1 School of Pharmacy, University of Zimbabwe College of Health Sciences, Harare, Zimbabwe.
2 School of Pharmacy, University of Zimbabwe College of Health Sciences, Harare, Zimbabwe.
3 School of Pharmacy, University of Zimbabwe College of Health Sciences, Harare, Zimbabwe; Pharmacy Practice, State University of New York at Buffalo, NY, United States.
4 Department of Clinical Pharmacology, University of Zimbabwe College of Health Sciences, Harare, Zimbabwe.
5 Pharmacy Practice, State University of New York at Buffalo, NY, United States.
6 Department of Clinical Pharmacology, University of Zimbabwe College of Health Sciences, Harare, Zimbabwe.
(*) Corresponding Author:
Tsitsi Grace Monera-Penduka
moneratg@yahoo.co.uk
http://orcid.org/0000-0002-1572-6790

Abstract

Labeling information and quality of marketed Moringa oleifera products were assessed.
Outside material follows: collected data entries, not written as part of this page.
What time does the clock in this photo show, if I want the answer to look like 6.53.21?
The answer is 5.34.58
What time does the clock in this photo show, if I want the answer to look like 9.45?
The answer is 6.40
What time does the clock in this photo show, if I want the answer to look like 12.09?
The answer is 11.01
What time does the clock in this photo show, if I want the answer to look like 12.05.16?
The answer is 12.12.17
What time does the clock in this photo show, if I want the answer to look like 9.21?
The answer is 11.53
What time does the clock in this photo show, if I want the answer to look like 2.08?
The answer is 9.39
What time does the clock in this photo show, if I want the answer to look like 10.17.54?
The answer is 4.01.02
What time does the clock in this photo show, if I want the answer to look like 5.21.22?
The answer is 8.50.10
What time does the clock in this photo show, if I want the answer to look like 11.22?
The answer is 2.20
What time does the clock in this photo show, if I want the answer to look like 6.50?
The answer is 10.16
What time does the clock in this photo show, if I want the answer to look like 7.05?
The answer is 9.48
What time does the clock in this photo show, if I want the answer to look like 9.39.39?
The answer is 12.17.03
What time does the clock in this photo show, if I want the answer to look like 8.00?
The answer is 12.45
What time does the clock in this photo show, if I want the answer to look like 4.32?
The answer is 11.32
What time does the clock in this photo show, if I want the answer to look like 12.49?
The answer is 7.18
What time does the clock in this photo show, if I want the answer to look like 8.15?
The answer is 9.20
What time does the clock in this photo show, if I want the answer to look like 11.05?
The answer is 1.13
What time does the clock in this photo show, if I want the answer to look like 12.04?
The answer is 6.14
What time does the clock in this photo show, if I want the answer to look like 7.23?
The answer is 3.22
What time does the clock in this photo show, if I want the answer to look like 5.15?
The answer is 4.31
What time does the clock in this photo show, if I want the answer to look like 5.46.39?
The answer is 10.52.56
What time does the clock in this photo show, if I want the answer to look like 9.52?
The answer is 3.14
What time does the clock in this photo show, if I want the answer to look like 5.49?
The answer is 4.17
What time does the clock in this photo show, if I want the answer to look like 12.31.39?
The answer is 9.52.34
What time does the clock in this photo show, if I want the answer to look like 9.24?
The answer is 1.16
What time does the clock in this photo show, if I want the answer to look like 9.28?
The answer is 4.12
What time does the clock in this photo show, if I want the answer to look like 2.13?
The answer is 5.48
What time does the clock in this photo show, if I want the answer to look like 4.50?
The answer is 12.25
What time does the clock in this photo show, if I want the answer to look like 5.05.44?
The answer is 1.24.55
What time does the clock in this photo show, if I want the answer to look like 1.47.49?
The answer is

Personnel in 60 pharmacies and 11 herbal shops were interviewed about the sources, dosages, indications and counseling information of Moringa oleifera products. Content analysis of written information provided on Moringa oleifera products was also done. Three samples of Moringa from popular sources were acquired to determine heavy metal content and microbial contamination. The results were compared to specified limits in the European and Chinese pharmacopeia, World Health Organization guidelines and Bureau of Indian Standards. Moringa was available as capsules or powder in 73% of the premises. Moringa was recommended for seven different disease conditions. Four different dosage regimens were prescribed. The main references cited for the counseling information were unscientific literature (62%). The selected Moringa samples were contaminated with bacteria and fungi above the European Pharmacopeia specified limits. Escherichia coli and Salmonella species were present in all three samples. All three samples contained arsenic, nickel and cadmium above the permissible limits. Moringa oleifera with variable labeling information and poor microbial and heavy metal quality is widely available in Zimbabwe.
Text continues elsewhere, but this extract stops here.